The detectives flashed their shields.
“Mark Scoville?” Vining asked.
“Yes.” Scoville came down the steps to meet them.
“I’m Detective Nanette Vining and this is Detective Jim Kissick. Are you Mrs. Scoville?”
Hale nodded, remaining on the porch, holding herself with crossed arms.
The sun reflected off Scoville’s sunglasses.
“Did something happen to Oliver?”
Vining’s voice was somber. “Mr. Scoville, I’m sorry to have to tell you this, but Oliver Mercer was murdered.”
“Murdered?”
Scoville drew his heavy eyebrows together and his mouth gaped.
Hale gasped and ran down the steps to join her husband, clutching his arm.
They both began talking at the same time.
“My God. What happened?”
“Where? How?” Scoville tore off his sunglasses and searched Vining’s face.
She noticed his eyes were heavily bloodshot and had dark circles. “I can’t go into that right now, Mr. Scoville, but we need to get going on this investigation as soon as possible. Would you and Mrs.—”
Scoville reeled, dropping his sunglasses. “I can’t believe this. Oliver murdered?” He ran his hands through his hair. He broke away from his wife and started up the front steps. “This isn’t happening. I … I have to sit down.”
Hale scooped the sunglasses from the ground and started after her husband. She turned back to the detectives. “Please come in. It’s hot outside anyway.”

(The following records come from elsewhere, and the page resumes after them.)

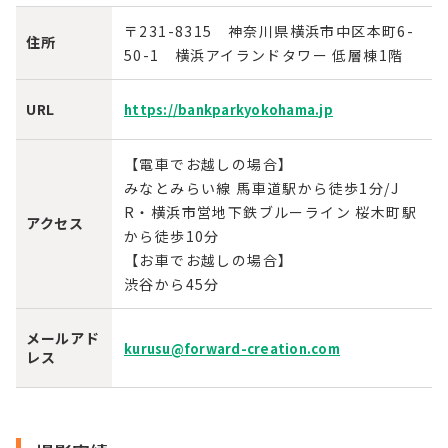
〒231-8315 神奈川県横浜市中区本町6-
住所
50-1 横浜アイランドタワー 低層棟1階
URL
https://bankparkyokohama.jp
【電車でお越しの場合】
みなとみらい線 馬車道駅から徒歩1分/J
R・横浜市営地下鉄ブルーライン 桜木町駅
アクセス
から徒歩10分
【お車でお越しの場合】
渋谷から45分
メールアド
kurusu@forward-creation.com
レス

Vining caught Kissick watching Hale’s legs as she jogged ahead of them up the steps.
The interior of the house was polished woods, threadbare Oriental carpets, stiff portraits, sedate landscapes, and ornate furniture upholstered in delicate but tired fabrics. The furnishings looked as if they’d been passed down through generations or selected to appear that way. The sun shone through the tall front windows and cast diamonds of light on the hardwood floor and the long runner that extended the length of the foyer.
The old house was of a type that used to intimidate Vining. She had worked to eliminate that phobia, and it was one thing she’d managed to overcome. To her, this
house seemed musty and somehow sad. There had been laughter here, but its echoes had long ago faded.
Scoville hovered in the foyer, arms dangling at his sides. He was bathed in white sunlight from the windows that was shot with bright patches of red, blue, and green from random pieces of colored glass. The effect made him look as if he were trapped beneath a bell jar, lost and detached from the world.